As ventanias, bruscas e fortes, sobretudo na imensidão da noite, rompem a calmaria do sono da cidade. Os morros que a adornam parecem declamar, aos primeiros clarões da aurora, a poesia da natureza. Ostentam sua indumentária verdejante e albergam pássaros, que cantam sua renovada saudação ao novo dia. É uma espécie de sinfonia pastoral, que, infelizmente, é despercebida pela maioria da população. Mas, ainda hoje, desperto para assistir esse florescer do dia, aspergindo o esplendor da vida em todos nós. Os pássaros daqui gorjeiam expansivamente. Evocam o canto melodioso das cotovias, que encantavam e inebriavam Romeu e Julieta. Somente o gênio de William Shakespeare foi capaz de sentir e expressar esses momentos eternos.
Há conceitos sedimentados séculos e séculos atrás. Alguns emergiram da aurora dos tempos. Homero, na Ilíada e na Odisséia, decantou o espírito libertário de povos que habitavam margens de mares e oceanos. Seu mais notável personagem, Ulisses, possuía os atributos da coragem e da ousadia ante o desconhecido. Provinha de uma ilha: Ítaca. A provinciana Natal dos anos 20, 30, 40 e 50, cenário das emulações e confrontos entre xarruas (moradores da Cidade Alta) e canguleiros (habitantes da Ribeira e das Rocas), está consagrada nas “Actas Diurnas” de Cascudo. Essas crônicas enaltecem hábitos, costumes e sonhos de uma cidade voltada para o mar. Cidade livre, aberta, imbuída de um espírito talássico, como sempre dizia e repetia o saudoso Odilon Ribeiro Coutinho. Espírito e circunstâncias genialmente revelados por Newton Navarro.
Somos universais. Temos sonhos estendidos e debruçados sobre o mundo. Sentimos, sofremos ou desfrutamos suas alegrias e tristezas. O amor à mulher amada, à terra e aos seus encantamentos. Eis o tema exclusivo dos nossos poetas. Reporto-me ao meu tio-avô Gotardo Neto, cujos poemas suspiraram a amargura do amor perdido, a desilusão da paixão desfeita, a perda, mas não o esquecimento, da musa de sua vida e dos seus sonhos. As cartas de Heloísa eternizaram seu amor por Abelardo. As de Gotardo projetam os mesmos sentimentos no infinito. A poesia de Ferreira Itajubá e Otoniel Menezes é universal. É lírica e é épica. Seus sentimentos e sua versatilidade assim se demarcam: Laura e Petrarca, Beatriz e Dante, Julieta e Romeu, assumiram nesses poetas versões locais dos seus dramas e tragédias. Através da poesia os dois sublimaram aquela maneira de ser proclamada por Cascudo em sua obra.

##############################

* O PROBLEMA *
Devolva o trecho para revisão entre “Somos universais. Temos” e “em sua obra.”, inclusive, copiado palavra por palavra. As entradas vêm de uma fonte diferente da do trecho para revisão.

##############################

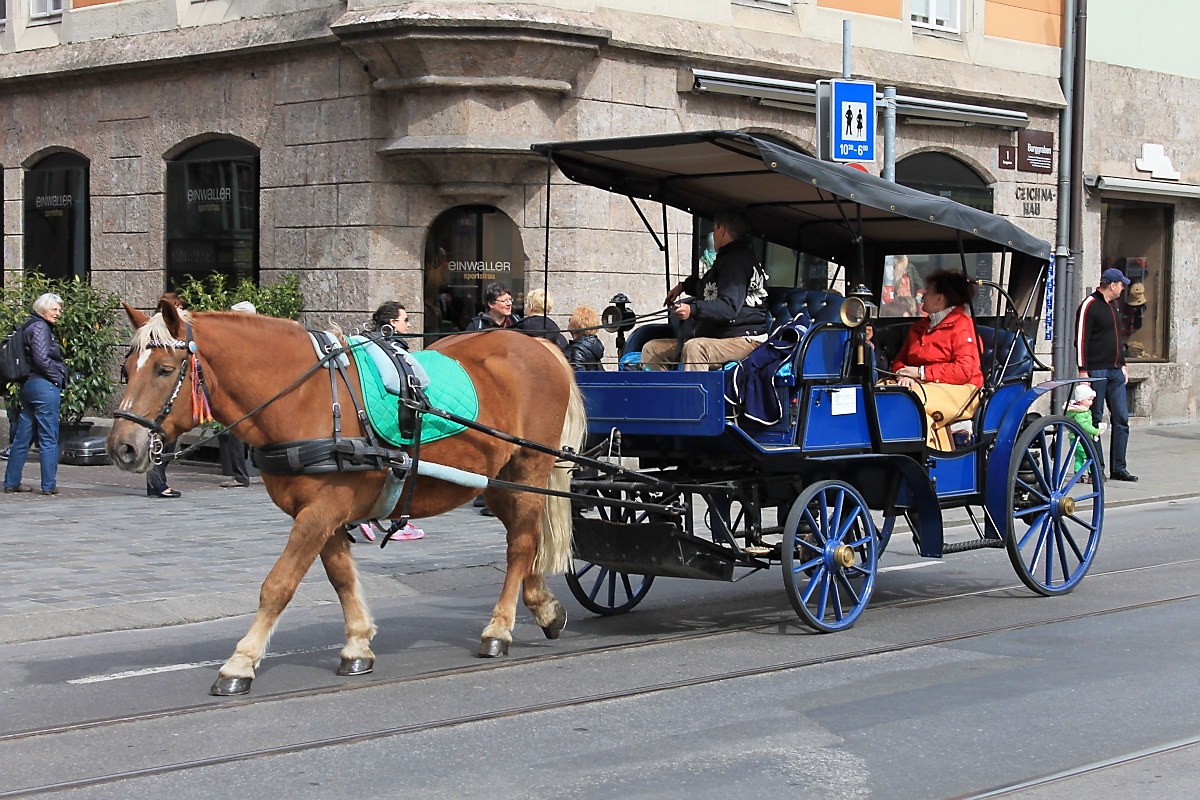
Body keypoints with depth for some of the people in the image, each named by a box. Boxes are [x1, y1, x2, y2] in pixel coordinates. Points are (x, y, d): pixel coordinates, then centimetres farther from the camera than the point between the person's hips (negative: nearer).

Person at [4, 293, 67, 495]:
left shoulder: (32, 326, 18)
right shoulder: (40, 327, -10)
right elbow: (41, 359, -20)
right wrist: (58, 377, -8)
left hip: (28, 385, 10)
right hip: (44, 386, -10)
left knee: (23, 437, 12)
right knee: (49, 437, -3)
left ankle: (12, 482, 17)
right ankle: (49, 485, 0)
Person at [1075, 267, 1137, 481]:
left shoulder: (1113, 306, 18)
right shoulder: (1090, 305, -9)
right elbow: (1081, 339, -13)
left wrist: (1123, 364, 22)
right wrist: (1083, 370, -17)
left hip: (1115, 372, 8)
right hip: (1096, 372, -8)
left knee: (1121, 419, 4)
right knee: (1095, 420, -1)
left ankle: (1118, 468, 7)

##############################

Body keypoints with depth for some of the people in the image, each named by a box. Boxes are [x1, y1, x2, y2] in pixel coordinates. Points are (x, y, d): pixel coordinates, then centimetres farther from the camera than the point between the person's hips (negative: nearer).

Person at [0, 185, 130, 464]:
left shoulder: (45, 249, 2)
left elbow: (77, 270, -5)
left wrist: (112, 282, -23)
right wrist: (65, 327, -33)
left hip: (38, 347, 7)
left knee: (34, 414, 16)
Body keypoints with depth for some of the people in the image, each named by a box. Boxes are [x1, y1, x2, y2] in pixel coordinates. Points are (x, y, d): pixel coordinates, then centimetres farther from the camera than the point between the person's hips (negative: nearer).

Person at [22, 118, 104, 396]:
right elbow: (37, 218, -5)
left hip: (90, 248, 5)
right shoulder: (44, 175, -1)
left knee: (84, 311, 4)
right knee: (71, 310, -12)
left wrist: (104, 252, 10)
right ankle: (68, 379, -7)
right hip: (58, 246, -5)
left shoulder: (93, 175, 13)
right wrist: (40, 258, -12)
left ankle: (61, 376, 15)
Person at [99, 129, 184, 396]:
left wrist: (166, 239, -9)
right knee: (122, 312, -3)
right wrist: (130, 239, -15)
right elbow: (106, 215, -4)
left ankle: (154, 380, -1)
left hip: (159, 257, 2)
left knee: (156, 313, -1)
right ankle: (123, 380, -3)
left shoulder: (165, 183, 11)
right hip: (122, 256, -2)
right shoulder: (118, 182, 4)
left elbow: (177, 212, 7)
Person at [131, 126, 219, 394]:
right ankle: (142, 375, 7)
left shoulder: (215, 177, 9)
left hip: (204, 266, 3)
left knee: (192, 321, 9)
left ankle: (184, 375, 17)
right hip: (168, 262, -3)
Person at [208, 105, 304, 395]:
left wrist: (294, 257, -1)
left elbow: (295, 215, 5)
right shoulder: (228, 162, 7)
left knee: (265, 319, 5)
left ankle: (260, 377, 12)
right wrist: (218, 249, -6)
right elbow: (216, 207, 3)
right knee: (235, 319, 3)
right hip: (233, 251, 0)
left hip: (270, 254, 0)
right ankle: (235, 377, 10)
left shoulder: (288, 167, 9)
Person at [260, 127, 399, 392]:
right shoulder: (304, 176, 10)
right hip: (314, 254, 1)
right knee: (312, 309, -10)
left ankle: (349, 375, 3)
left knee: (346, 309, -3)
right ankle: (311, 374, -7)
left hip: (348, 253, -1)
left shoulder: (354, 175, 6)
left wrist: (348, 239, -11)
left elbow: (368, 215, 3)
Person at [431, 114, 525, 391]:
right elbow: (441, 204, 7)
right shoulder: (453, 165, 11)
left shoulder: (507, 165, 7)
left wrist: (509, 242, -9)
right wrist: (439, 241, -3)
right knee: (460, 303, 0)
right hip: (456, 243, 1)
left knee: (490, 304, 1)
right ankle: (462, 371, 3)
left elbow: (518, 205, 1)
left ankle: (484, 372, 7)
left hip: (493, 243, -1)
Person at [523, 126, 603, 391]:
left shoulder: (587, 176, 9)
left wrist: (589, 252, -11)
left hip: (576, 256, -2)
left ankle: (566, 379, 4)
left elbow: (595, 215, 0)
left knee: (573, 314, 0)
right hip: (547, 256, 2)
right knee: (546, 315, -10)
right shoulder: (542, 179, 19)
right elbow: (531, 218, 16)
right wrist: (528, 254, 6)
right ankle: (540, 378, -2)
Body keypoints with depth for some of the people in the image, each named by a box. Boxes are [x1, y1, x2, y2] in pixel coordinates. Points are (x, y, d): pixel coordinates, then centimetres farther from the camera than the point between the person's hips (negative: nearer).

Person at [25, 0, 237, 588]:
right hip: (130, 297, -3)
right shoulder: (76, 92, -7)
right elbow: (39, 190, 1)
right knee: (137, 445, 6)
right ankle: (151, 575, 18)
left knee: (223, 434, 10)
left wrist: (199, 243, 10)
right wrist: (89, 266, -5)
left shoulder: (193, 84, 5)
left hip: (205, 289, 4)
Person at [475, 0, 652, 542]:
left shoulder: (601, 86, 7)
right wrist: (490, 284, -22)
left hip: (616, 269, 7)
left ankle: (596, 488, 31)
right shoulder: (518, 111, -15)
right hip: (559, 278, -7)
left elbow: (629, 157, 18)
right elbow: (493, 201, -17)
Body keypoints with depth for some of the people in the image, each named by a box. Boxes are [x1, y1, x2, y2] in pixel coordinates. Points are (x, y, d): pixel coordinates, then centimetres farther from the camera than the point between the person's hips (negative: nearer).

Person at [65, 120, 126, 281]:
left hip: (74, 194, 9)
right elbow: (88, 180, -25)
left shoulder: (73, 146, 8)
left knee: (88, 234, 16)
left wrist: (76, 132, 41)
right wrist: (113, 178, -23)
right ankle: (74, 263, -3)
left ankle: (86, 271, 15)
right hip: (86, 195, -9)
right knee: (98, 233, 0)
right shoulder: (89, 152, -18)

##############################

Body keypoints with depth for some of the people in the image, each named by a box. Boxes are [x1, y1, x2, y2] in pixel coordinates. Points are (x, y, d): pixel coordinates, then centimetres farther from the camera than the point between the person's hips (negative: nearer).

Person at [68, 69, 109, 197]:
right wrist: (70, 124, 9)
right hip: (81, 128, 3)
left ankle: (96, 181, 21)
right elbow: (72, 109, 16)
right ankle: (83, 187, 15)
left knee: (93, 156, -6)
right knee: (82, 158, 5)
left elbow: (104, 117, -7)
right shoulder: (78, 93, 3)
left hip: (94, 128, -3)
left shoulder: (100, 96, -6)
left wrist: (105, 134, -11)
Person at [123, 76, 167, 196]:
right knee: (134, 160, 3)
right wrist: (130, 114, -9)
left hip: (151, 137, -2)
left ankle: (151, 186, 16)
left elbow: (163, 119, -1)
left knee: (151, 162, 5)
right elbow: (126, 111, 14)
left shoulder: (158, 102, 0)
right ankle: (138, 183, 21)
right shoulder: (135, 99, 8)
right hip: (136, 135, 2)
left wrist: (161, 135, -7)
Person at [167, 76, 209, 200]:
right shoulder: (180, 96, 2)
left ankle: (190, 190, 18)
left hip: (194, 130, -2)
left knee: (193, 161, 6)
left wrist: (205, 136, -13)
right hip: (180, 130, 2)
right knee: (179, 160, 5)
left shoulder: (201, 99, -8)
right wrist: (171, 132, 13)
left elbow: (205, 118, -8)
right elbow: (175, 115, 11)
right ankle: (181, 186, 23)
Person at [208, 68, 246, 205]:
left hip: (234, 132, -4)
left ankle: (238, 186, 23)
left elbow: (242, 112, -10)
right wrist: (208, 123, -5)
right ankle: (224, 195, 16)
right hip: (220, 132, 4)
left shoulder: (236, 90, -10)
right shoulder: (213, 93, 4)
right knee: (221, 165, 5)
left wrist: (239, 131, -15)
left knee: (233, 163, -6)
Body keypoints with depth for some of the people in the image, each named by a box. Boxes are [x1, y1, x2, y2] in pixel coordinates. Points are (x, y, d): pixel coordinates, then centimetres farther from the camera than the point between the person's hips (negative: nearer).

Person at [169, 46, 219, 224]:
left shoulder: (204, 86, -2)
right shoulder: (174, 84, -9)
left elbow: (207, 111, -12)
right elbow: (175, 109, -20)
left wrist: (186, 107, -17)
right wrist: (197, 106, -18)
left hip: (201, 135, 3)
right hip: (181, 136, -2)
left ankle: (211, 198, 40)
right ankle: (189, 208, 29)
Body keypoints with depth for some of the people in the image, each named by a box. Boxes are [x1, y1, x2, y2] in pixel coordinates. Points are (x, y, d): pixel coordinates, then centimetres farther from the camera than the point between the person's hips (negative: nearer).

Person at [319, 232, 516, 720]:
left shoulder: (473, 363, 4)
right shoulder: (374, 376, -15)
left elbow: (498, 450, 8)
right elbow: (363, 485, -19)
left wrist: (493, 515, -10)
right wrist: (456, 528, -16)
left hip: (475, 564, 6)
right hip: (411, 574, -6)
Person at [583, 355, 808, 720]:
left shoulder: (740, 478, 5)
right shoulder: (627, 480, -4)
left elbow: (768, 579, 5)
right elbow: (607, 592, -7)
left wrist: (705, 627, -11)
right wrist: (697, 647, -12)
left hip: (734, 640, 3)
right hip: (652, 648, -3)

##############################

* SOLUÇÃO COMENTADA *
Somos universais. Temos sonhos estendidos e debruçados sobre o mundo. Sentimos, sofremos ou desfrutamos suas alegrias e tristezas. O amor à mulher amada, à terra e aos seus encantamentos. Eis o tema exclusivo dos nossos poetas. Reporto-me ao meu tio-avô Gotardo Neto, cujos poemas suspiraram a amargura do amor perdido, a desilusão da paixão desfeita, a perda, mas não o esquecimento, da musa de sua vida e dos seus sonhos. As cartas de Heloísa eternizaram seu amor por Abelardo. As de Gotardo projetam os mesmos sentimentos no infinito. A poesia de Ferreira Itajubá e Otoniel Menezes é universal. É lírica e é épica. Seus sentimentos e sua versatilidade assim se demarcam: Laura e Petrarca, Beatriz e Dante, Julieta e Romeu, assumiram nesses poetas versões locais dos seus dramas e tragédias. Através da poesia os dois sublimaram aquela maneira de ser proclamada por Cascudo em sua obra.